Thon had het gesprek tussen Unteto en Legius gevolgd en was in de war. Hij had het spel en alles wat hij deed binnen het spel altijd als niet meer gezien dan dat: een spel. Maar het gesprek leek niet in het spel thuis te horen.
'Hoezo?' vroeg hij aan Legius.
'Ik heb je altijd een goede speler gevonden. Een eenling en een speler die de grenzen van het toelaatbare opzocht, dat wel, maar je bent altijd binnen de regels gebleven. Ik had nooit gedacht dat je een moordenaar zou worden.'
'Als ik al een moordenaar ben, wat ben jij dan?' vroeg Thon, 'hoeveel personages heeft het Lauwers gilde niet gedood onder jouw leiding?'
Legius gaf hem een vragende blik, 'dat is iets heel anders. Dit heeft niets meer met het spel te maken.'
'Niets met het spel te maken?' vroeg Thon.

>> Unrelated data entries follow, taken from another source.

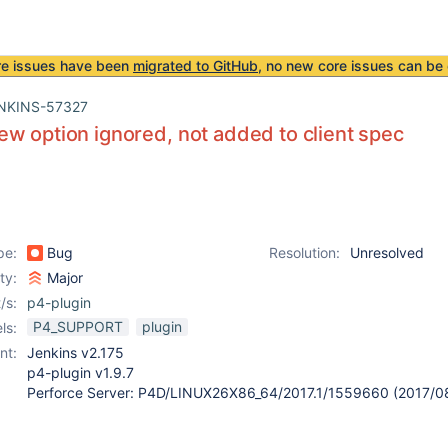
re issues have been
migrated to GitHub
, no new core issues can be 
NKINS-57327
w option ignored, not added to client spec
pe:
Bug
Resolution:
Unresolved
ity:
Major
/s:
p4-plugin
P4_SUPPORT
plugin
ls:
nt:
Jenkins v2.175
p4-plugin v1.9.7
Perforce Server: P4D/LINUX26X86_64/2017.1/1559660 (2017/0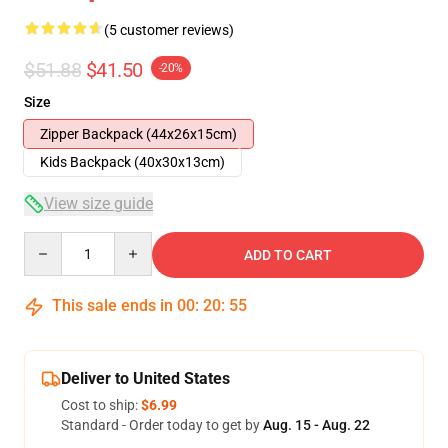
(5 customer reviews)
$51.88
$41.50
-20%
Size
Zipper Backpack (44x26x15cm)
Kids Backpack (40x30x13cm)
View size guide
Quantity
ADD TO CART
This sale ends in
00
:
20
:
54
Deliver to United States
Cost to ship:
$6.99
Standard - Order today to get by
Aug. 15 - Aug. 22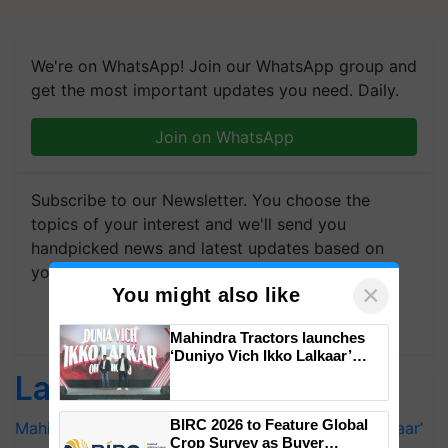
We're on WhatsApp! Join our WhatsApp group and
get the most important updates you need. Daily.
Join on WhatsApp
Subscribe to our Newsletter. You choose the
topics of your interest and we'll send you
handpicked news and latest updates based on
your choice.
×
You might also like
Subscribe Newsletters
Mahindra Tractors launches
‘Duniyo Vich Ikko Lalkaar’
campaign in Punjab, in
Latest feeds
collaboration with Sukhbir
Singh and Parmish Verma
BIRC 2026 to Feature Global
Mahindra Tractors launches ‘Duniyo Vich Ikko Lalkaar’
Crop Survey as Buyer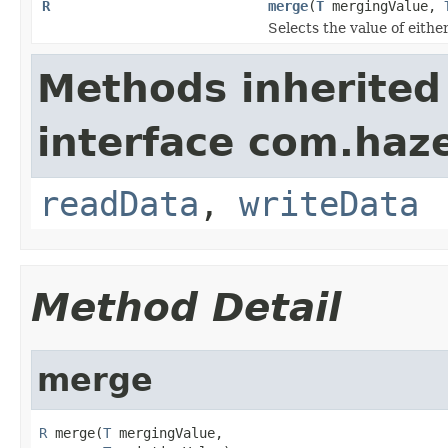
R
merge
(
T
mergingValue,
Selects the value of eith
Methods inherited
interface com.hazel
readData
,
writeData
Method Detail
merge
R
 merge(
T
 mergingValue,
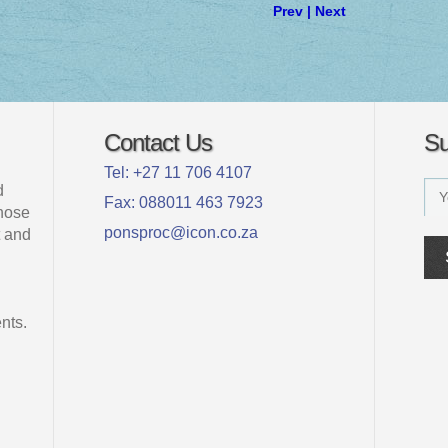
Prev
|
Next
Contact Us
Su
Tel: +27 11 706 4107
d
Fax: 088011 463 7923
whose
ponsproc@icon.co.za
 and
nts.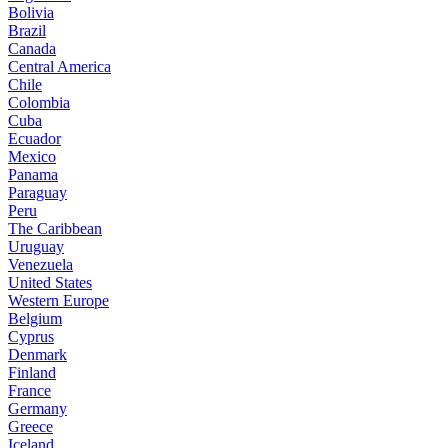
Bolivia
Brazil
Canada
Central America
Chile
Colombia
Cuba
Ecuador
Mexico
Panama
Paraguay
Peru
The Caribbean
Uruguay
Venezuela
United States
Western Europe
Belgium
Cyprus
Denmark
Finland
France
Germany
Greece
Iceland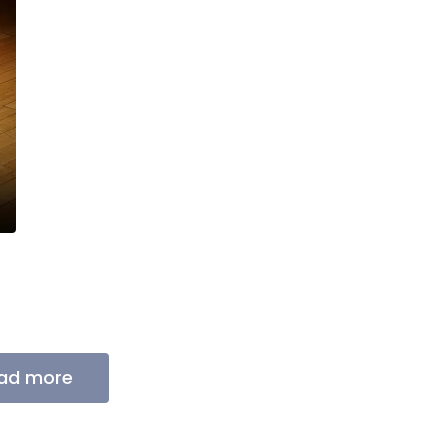
ad more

'Houd je niet van de domme,' zei Legius, 'het past niet bij je. We hebben genoeg gepraat.'

Razendsnel trok Legius zijn zwaard en stormde op Thon af. Thon was erop voorbereid. Legius was niet de eerste de beste tegenstander, ze scheelden maar weinig in level of kracht, maar Legius had als leider van het gilde de laatste jaren niet veel meer gevochten. Thon aan één stuk door. Het zwaard van Legius ketste af op het krachtschild dat Thon opwierp. Thon profiteerde van de door het krachtveld veroorzaakte onbalans bij Legius en stapte achter hem langs. Hij trok zijn zwaard op tijd om de volgende aanval van Legius op te vangen. Legius' zwaard ketste af op dat van Thon, maar hij deed een stap terug en haalde uit naar Thon's gezicht. De punt van het zwaard trok een diepe snee in Thon's wang. Thon gromde. Het was een lange tijd geleden dat hij gewond was geraakt tijdens een gevecht. Hij voelde een flinke woede opkomen. Het was mooi geweest. Legius' speeltijd was op. Thon dook onder een nieuwe aanval van Legius door, draaide en zwaaide zijn eigen zwaard. De klap van metaal op metaal galmde door de kleine ruimte en de kracht van zijn zwaai sloeg het zwaard uit Legius' handen. Het wapen kletterde een aantal meter van hen vandaan op de vloer. Niet in staat bij zijn zwaard te komen wierp Legius een beschermend krachtveld op, maar Thon gaf hem geen tijd om bij te komen en begon op hem in te slaan. De klappen op het krachtveld verwondden Legius niet, maar dreven hem wel op zijn knieën. Met zijn handen probeerde Legius de aanval af te weren. Tevergeefs. Thon had bloed geroken. Eenmaal in deze staat hield hij niet op tot zijn tegenstander dood was. Thon liet zijn zwaard onafgebroken neerkomen op de steeds zwakker wordende Legius tot het krachtveld knipperde en verdween. Met een schreeuw hief Thon zijn zwaard boven zijn hoofd. De punt naar beneden gericht. Vanaf de grond keek Legius naar hem op. Verblind door de spanning van het gevecht zag Thon de blik van pure doodsangst in zijn ogen niet.